The document was then opened and the value of the total items on the list was recorded. It would be counted as a part of the value of the inheritance that the daughter would receive from her father. This then was then listed as part of the will and inheritance so as to avoid bickering and fights among siblings after the father died.
Surprisingly enough, the corredo included often (10%) some golden objects, even where the rest of the clothing and other object were reduced to a minimum. This was probably done out of pride, to show that the family and the bride were not inferior to others.
The quantity of bed linen was the measure of the value of the corredo. The rest was underwear, (the groom was to provide the bedframe) clothes chests, potter ware, dishes, shoes and at times, but rarely, a sowing machine.
The corredo also included a bassinette and a “cantaro”. Along with the corredo, the daughter would receive a dowry. This often consisted of a piece of land, a section of a vineyard, some olive trees or a years’ worth of oil, wine, or lard.
THE HAT MERCHANT
He sold all types of head-wear and traveled the countryside to frequent the various fairs. He sold felt and straw hats, usually woven by skilled women’s hands or tailored cloth.
In the spring he would start a campaign to sell straw head coverings. As the cold and rainy months approached, he sold hats and berets.
He traveled on foot with a large sack on his back and a small cart pulled by a donkey.
THE CLOTHES MERCHANT
The “pannaiuolo” was a clothes merchant that went from village to village to sell cloth, linen, underwear and various other clothing items. He would visit a particular village on its market days, patron saint days, feast days and other such occasions. He was particularly skilled at coming up with slogans, arguments and other crafty speech that would entice the customers to make a purchase.
HAIR-DRESSER
The peasant women combed and set their own hair. Rarely they would enlist the help of a girlfriend or a family member, since most of the time their hair was hidden under a kerchief. Thishead covering they was worn all year long to shelter them from the weather.
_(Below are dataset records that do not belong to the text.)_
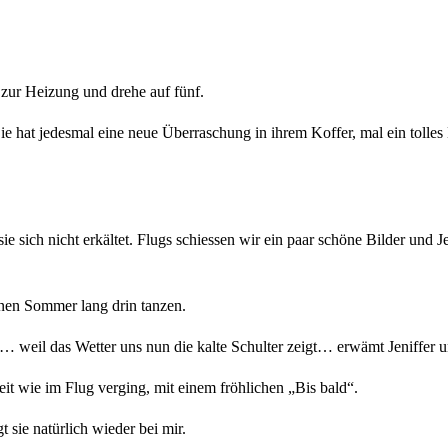
t zur Heizung und drehe auf fünf.
e hat jedesmal eine neue Überraschung in ihrem Koffer, mal ein tolles 
ie sich nicht erkältet. Flugs schiessen wir ein paar schöne Bilder und J
einen Sommer lang drin tanzen.
 weil das Wetter uns nun die kalte Schulter zeigt… erwämt Jeniffer 
it wie im Flug verging, mit einem fröhlichen „Bis bald“.
 sie natürlich wieder bei mir.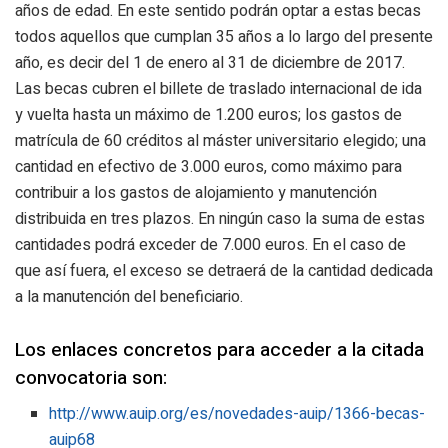
años de edad. En este sentido podrán optar a estas becas
todos aquellos que cumplan 35 años a lo largo del presente
año, es decir del 1 de enero al 31 de diciembre de 2017.
Las becas cubren el billete de traslado internacional de ida
y vuelta hasta un máximo de 1.200 euros; los gastos de
matrícula de 60 créditos al máster universitario elegido; una
cantidad en efectivo de 3.000 euros, como máximo para
contribuir a los gastos de alojamiento y manutención
distribuida en tres plazos. En ningún caso la suma de estas
cantidades podrá exceder de 7.000 euros. En el caso de
que así fuera, el exceso se detraerá de la cantidad dedicada
a la manutención del beneficiario.
Los enlaces concretos para acceder a la citada
convocatoria son:
http://www.auip.org/es/novedades-auip/1366-becas-
auip68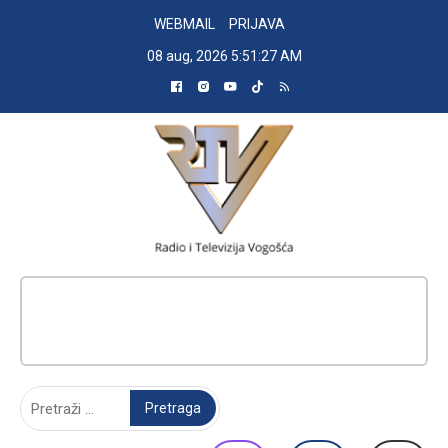
Skip
WEBMAIL
PRIJAVA
to
08 aug, 2026
5:51:27 AM
content
RADIO TELEVIZIJA VOGOŠĆA
Pretraga: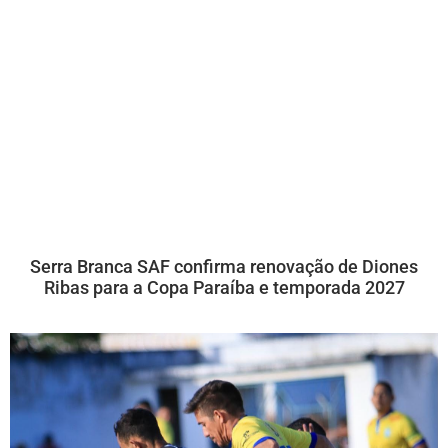
Serra Branca SAF confirma renovação de Diones
Ribas para a Copa Paraíba e temporada 2027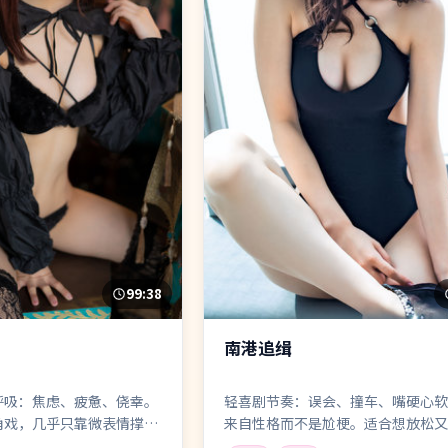
99:38
南港追缉
呼吸：焦虑、疲惫、侥幸。
轻喜剧节奏：误会、撞车、嘴硬心软
角戏，几乎只靠微表情撑满
来自性格而不是尬梗。适合想放松又
无脑片的观众。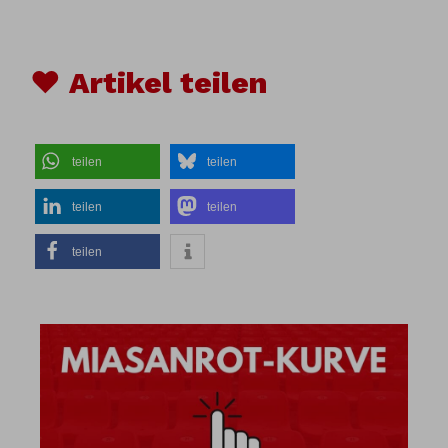
♥ Artikel teilen
teilen
teilen
teilen
teilen
teilen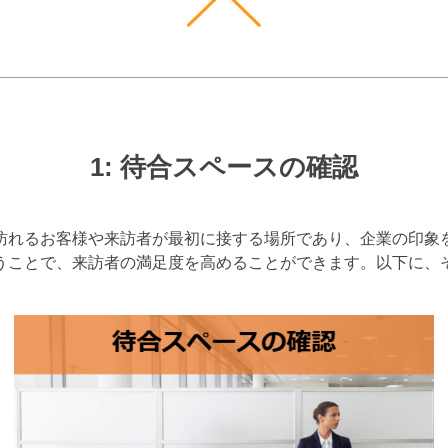
1: 待合スペースの確認
訪れるお客様や来訪者が最初に接する場所であり、企業の印象
うことで、来訪者の満足度を高めることができます。以下に、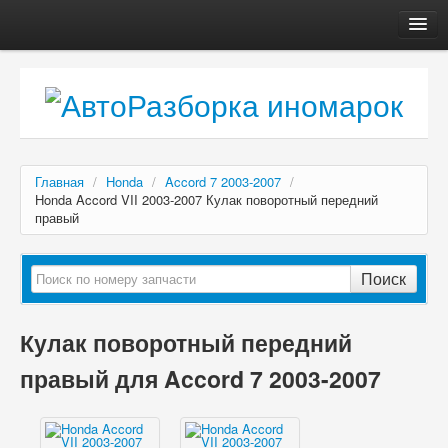
Главная
Автосервис
О компании
Доставка, оплата
Главная
/
Honda
/
Accord 7 2003-2007
/
Как купить
Honda Accord VII 2003-2007 Кулак поворотный передний
правый
Контакты
Поиск
Кулак поворотный передний
правый для Accord 7 2003-2007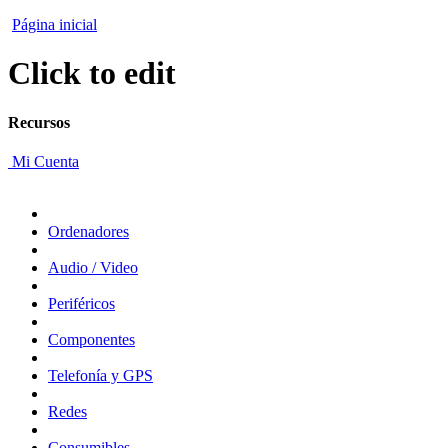
Página inicial
Click to edit
Recursos
Mi Cuenta
Ordenadores
Audio / Video
Periféricos
Componentes
Telefonía y GPS
Redes
Consumibles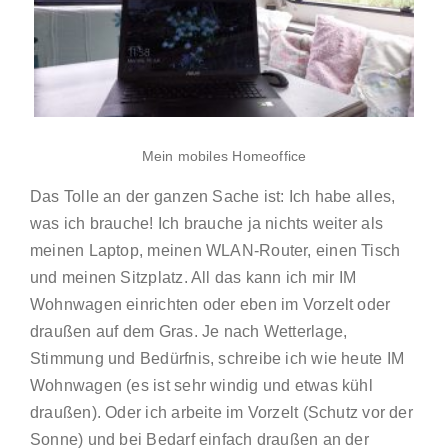
Mein mobiles Homeoffice
Das Tolle an der ganzen Sache ist: Ich habe alles,
was ich brauche! Ich brauche ja nichts weiter als
meinen Laptop, meinen WLAN-Router, einen Tisch
und meinen Sitzplatz. All das kann ich mir IM
Wohnwagen einrichten oder eben im Vorzelt oder
draußen auf dem Gras. Je nach Wetterlage,
Stimmung und Bedürfnis, schreibe ich wie heute IM
Wohnwagen (es ist sehr windig und etwas kühl
draußen). Oder ich arbeite im Vorzelt (Schutz vor der
Sonne) und bei Bedarf einfach draußen an der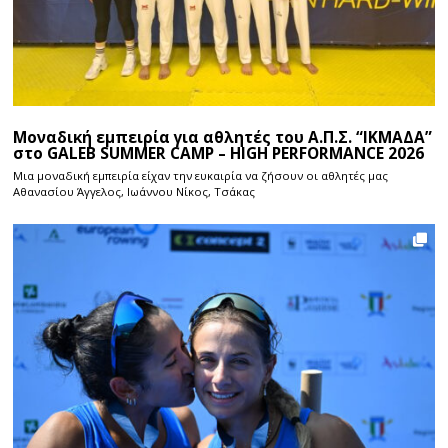
Μοναδική εμπειρία για αθλητές του Α.Π.Σ. “ΙΚΜΑΔΑ”
στο GALEB SUMMER CAMP – HIGH PERFORMANCE 2026
Μια μοναδική εμπειρία είχαν την ευκαιρία να ζήσουν οι αθλητές μας
Αθανασίου Άγγελος, Ιωάννου Νίκος, Τσάκας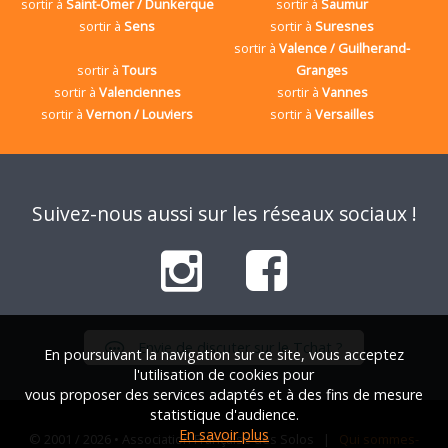
sortir à
Saint-Omer / Dunkerque
sortir à
Saumur
sortir à
Sens
sortir à
Suresnes
sortir à
Valence / Guilherand-
sortir à
Tours
Granges
sortir à
Valenciennes
sortir à
Vannes
sortir à
Vernon / Louviers
sortir à
Versailles
Suivez-nous aussi sur les réseaux sociaux !
Envie de discuter sur le Tchat ?
En poursuivant la navigation sur ce site, vous acceptez
l'utilisation de cookies pour
vous proposer des services adaptés et à des fins de mesure
statistique d'audience.
En savoir plus
© 2001 / 2026 • Association Française des Solos |
Qui sommes-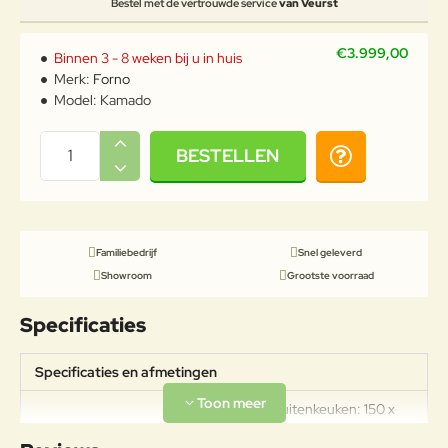
Bestel met de vertrouwde service
van Veurst
€3.999,00
Binnen 3 - 8 weken bij u in huis
Merk:
Forno
Model:
Kamado
BESTELLEN
Familiebedrijf
Snel geleverd
Showroom
Grootste voorraad
Specificaties
Specificaties en afmetingen
Afmetingen buitenkeuken: 150 x
75,2 x 92,6 cm Gewicht
Specificaties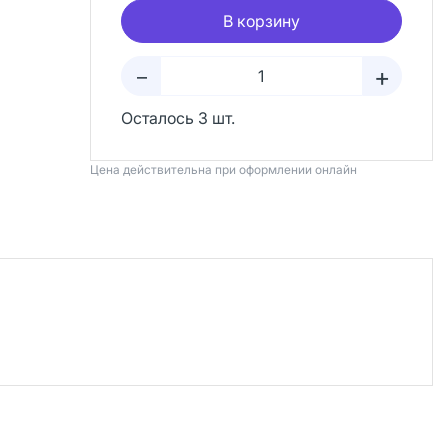
В корзину
+
–
Осталось 3 шт.
Цена действительна при оформлении онлайн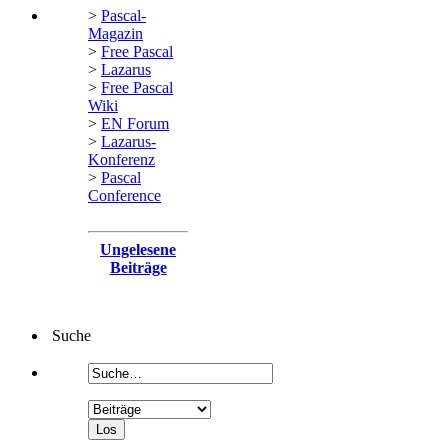
>
Pascal-
Magazin
>
Free Pascal
>
Lazarus
>
Free Pascal
Wiki
>
EN Forum
>
Lazarus-
Konferenz
>
Pascal
Conference
Ungelesene
Beiträge
Suche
The women that could afford it would go to a hair dresser (pennatrice).She was supposed to be skilled and experienced in this art. But she would rarely cut hair.
Her skill consisted in the ability to forcefully brush hair with a fine two sided metal comb. In such a way she gathered and removed all lice. She then gave a second brushing to loosen and smooth the hair, so it could be gathered into pigtails.
Often the hair-dresser, since she went from house to house to do her work, was always making chit-chat and spreading rumors throughout the village.